Here is the publisher’s blurb to give you a feel for the plot:
In just three years, CEO Robbie Case has grown Core Communications, a data technology company, from 30 people to over 5,000. Now a $20 billion company made legendary by its sudden success, Core is based on a technology no other company can come close to copying, a revolutionary breakthrough known as drawing blood from a mainframe. And Robbie, its 35-year-old CEO, is acclaimed worldwide for his vision, leadership and wealth. Except that all of it is based on a lie. The technology doesn t work, the finances are built on a Ponzi scheme of stock sales and shell corporations, and Robbie is struggling to keep the company alive, to protect the friends who work for him and all that they ve built.
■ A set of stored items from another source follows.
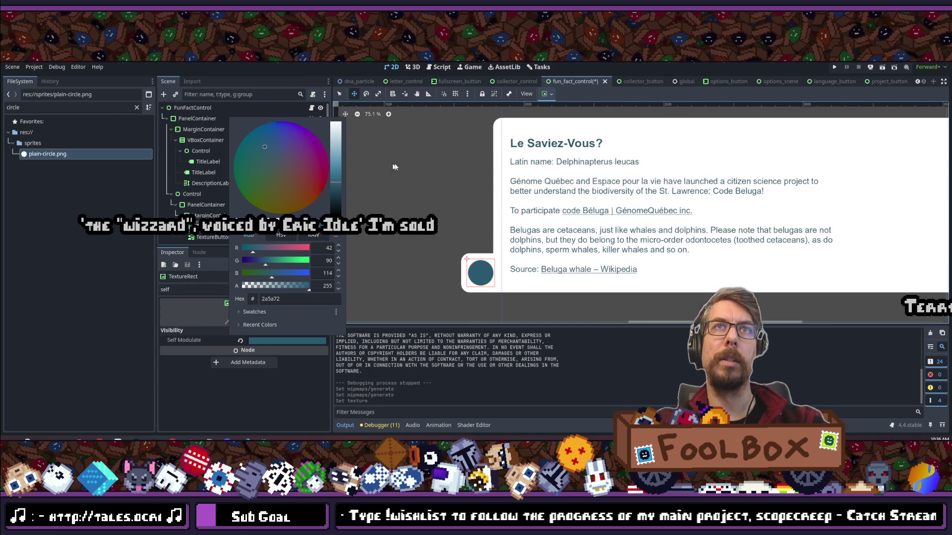
scroll(514, 139, "up", 10)
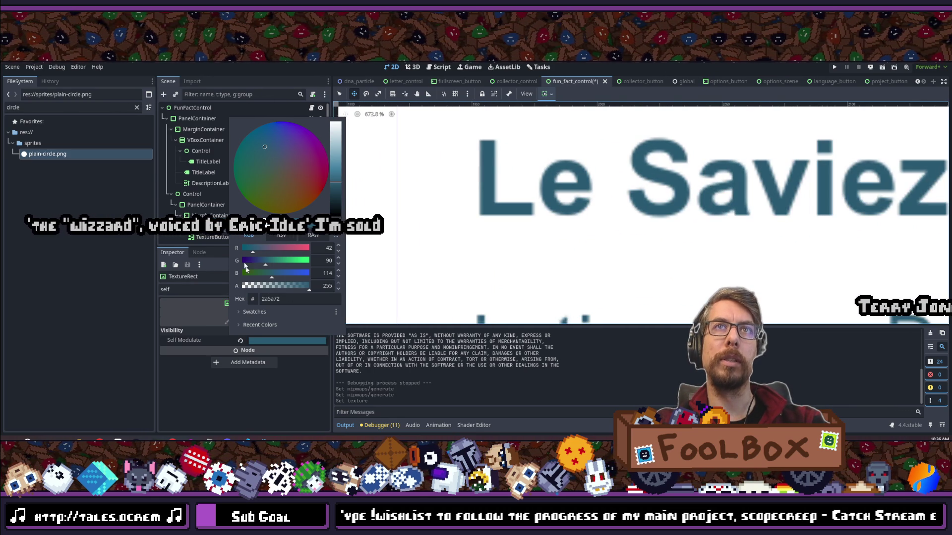
left_click(240, 224)
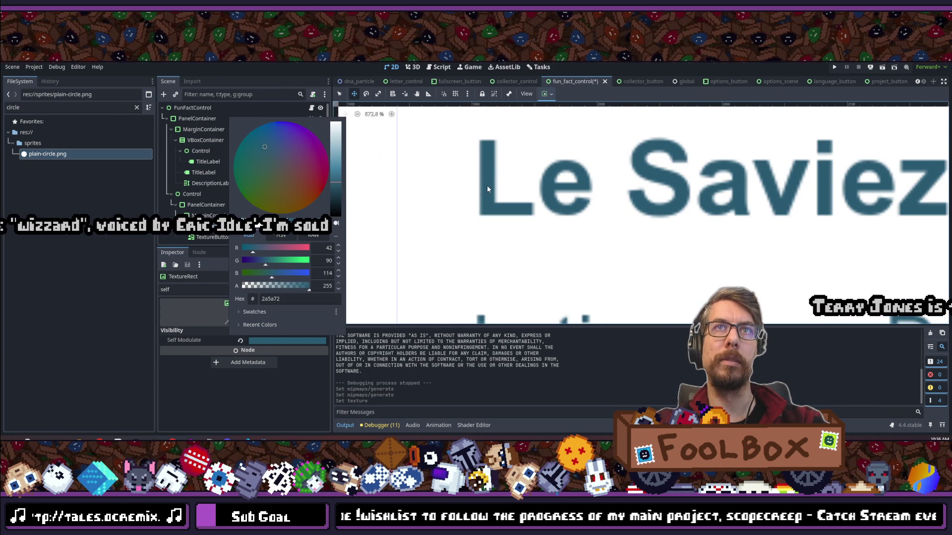
scroll(428, 229, "down", 8)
Each day, Robbie tries to push the catastrophe back a little further, while his employees believe that they are all moving closer to grace, the day their stock options vest, when they will be made rich for their faith and loyalty and hard work.
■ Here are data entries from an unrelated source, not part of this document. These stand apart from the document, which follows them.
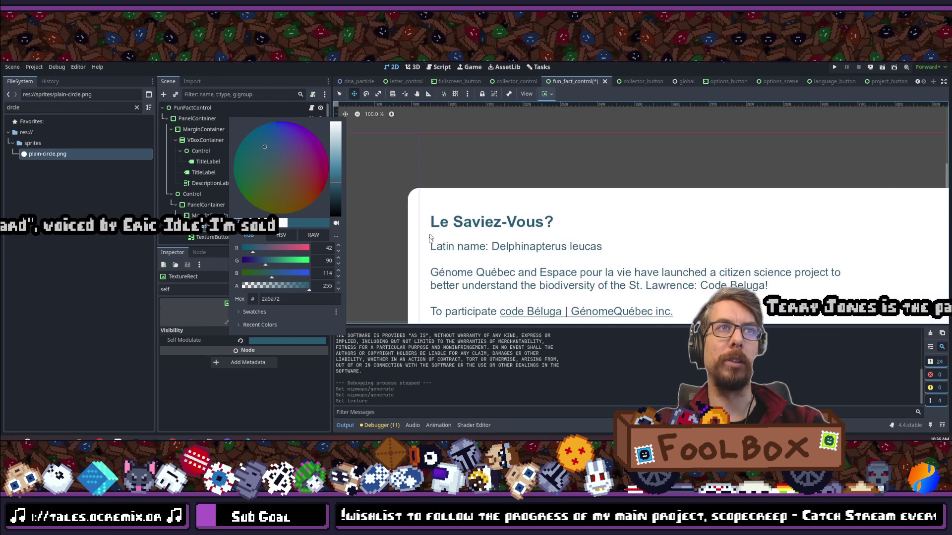
scroll(430, 237, "down", 2)
left_click(433, 263)
scroll(455, 197, "up", 6)
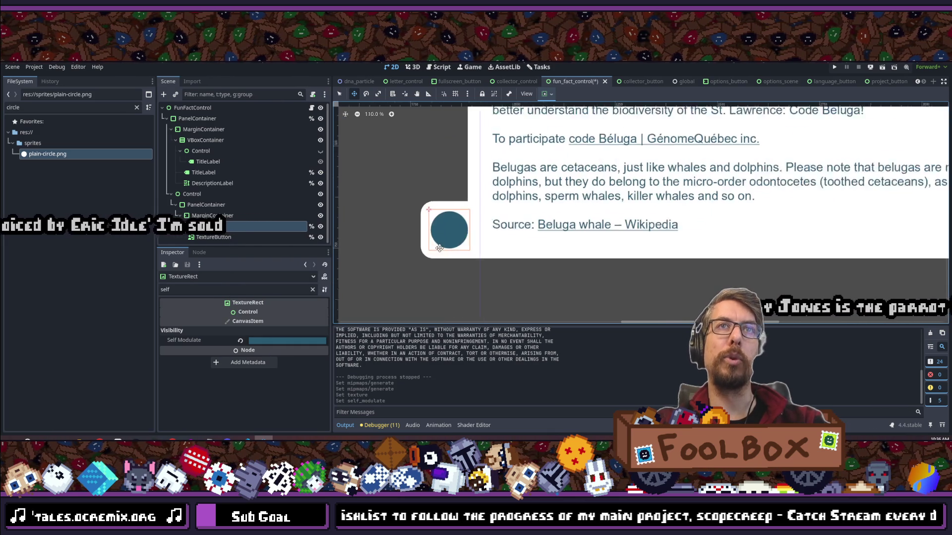
scroll(484, 179, "up", 1)
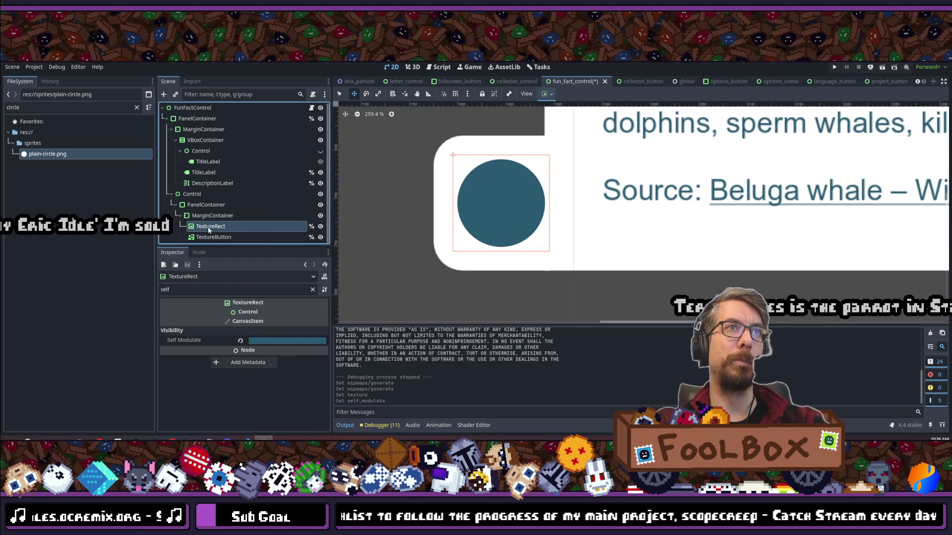
- Add a Label child under the circle TextureRect and apply the Center anchor preset
left_click(167, 99)
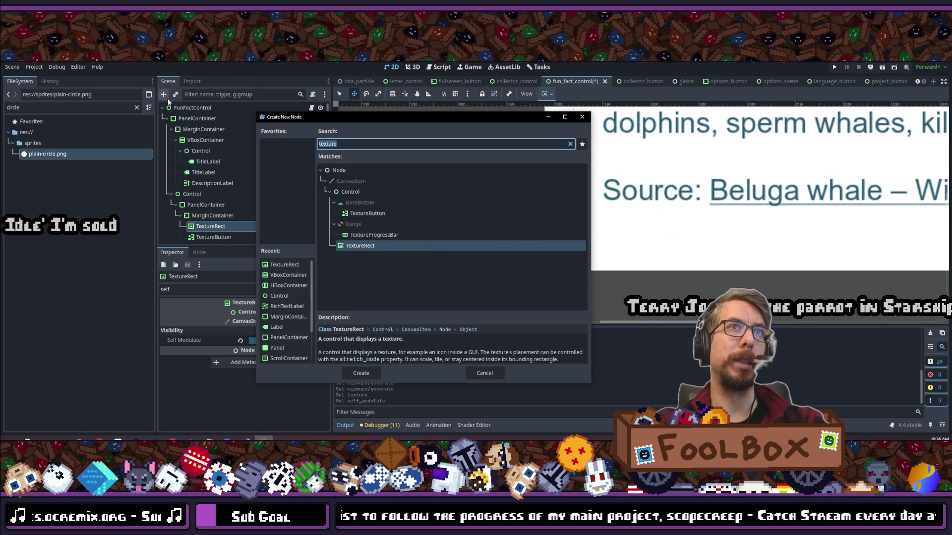
type("label")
In essence what Barnes has attempted is to get inside the mind of high tech con man. What type of person does this sort of thing? What would it be like to be at the center of such a scheme? Robbie Case is his attempt at flushing this out; an answer in the form of a character.
I found Shimmer to be unlike almost any other book I have read. It was interesting and entertaining but there was something about it that didn’t quite click.
The book is a techno thriller in a sense (plot focused on suspense with technology at the heart, etc.) but it is also a deeply psychological book and it lacks the action one usually associates with a thriller. The entire book takes place in one building for the most part and concerns the daily operations of a technology company.
There are basically two intertwined plot threads. One is the central hook of Core Communications being based on technological fraud and Case’s frantic efforts to keep it from collapsing. This is what gives the book its drive and provides the suspense. It also gives what seems like an accurate portrayal of the never ending pressure that prevails at such a company; the never ending stream of communication, meetings, to do lists, crises to avert, etc.
The secondary thread deals with the psychology behind Case or his internal life: his unhealthy relationship with his cousin Trevor; his addiction to high end prostitutes; his relationships with the senior managers at Core; and his own exploration of why he agreed with this giant deception and whether he wants it to end.
The first part is well done. Barnes drops you in on this ticking time bomb and allows the reader to experience the pressure as the con-man tries to play out the con for as long as he can. As the pressure escalates you get almost a claustrophobic feeling as events begin to close in on Case and you wonder how long he can keep his secret.
Barnes adds in to the mix a nice collection of secondary characters at Core. And as noted, it provides an interesting portrait of the high-tech high pressure business world; people who feed off the adrenaline and lure of money that comes from these jobs even as they realize it is eating up their families and preventing them from living a life approaching normalcy.
The second aspect I found more problematic. Perhaps it is just my prudish nature, but I found the sections dealing with Case’s engagement with high end call girls off-putting. Maybe it was Barnes intention but they were creepy and often downright disturbing. Other than further indicating that Case’s life had gone off the rails, I am not sure what they added to the plot.
There is definitely a contrast going on between the hard work, dedication,a nd talent on display at Core and the underlying deception involved and Cases fragile mental state. Case ends up spending four months without leaving the building (he lives on a separate floor at Core headquarters) and sleeps only a few hours at a time; mostly on his office couch. His entire live becomes subsumed into the need to keep the company, and the giant lie at its heart, going.
But the darker side of Case is often hard to reconcile with the friendship, loyalty, and success that seems to be at the heart of Core’s senior managers. Barnes also provides little explanation on how someone as troubled and off-kilter as Case manages to function at such a high level for so long with very little sleep. This stretches belief at times.
The book’s ambiance if you will was creepy and tense. Sometimes this worked others it just felt jarring.
And these two threads come together in the conclusion. From a purely structural stand point the conclusion “works” in that it brings the plot to a resolution. But in light of the larger psychological thrust of the book, I found the ending a bit of a cop-out.
I won’t spoil it for you but, while it wasn’t exactly a happily-ever-after type ending, it was a little too neat for me. Barnes seems to be offering a larger cultural commentary on the nature of business and work but it wasn’t a particularly satisfying character – emotionally or psychologically – resolution for me.
But credit Barnes for taking a creative idea and exploring it in an interesting way. Shimmer is an entertaining suspenseful read and a unique fictional look at the world of high tech bubbles and corporate fraud.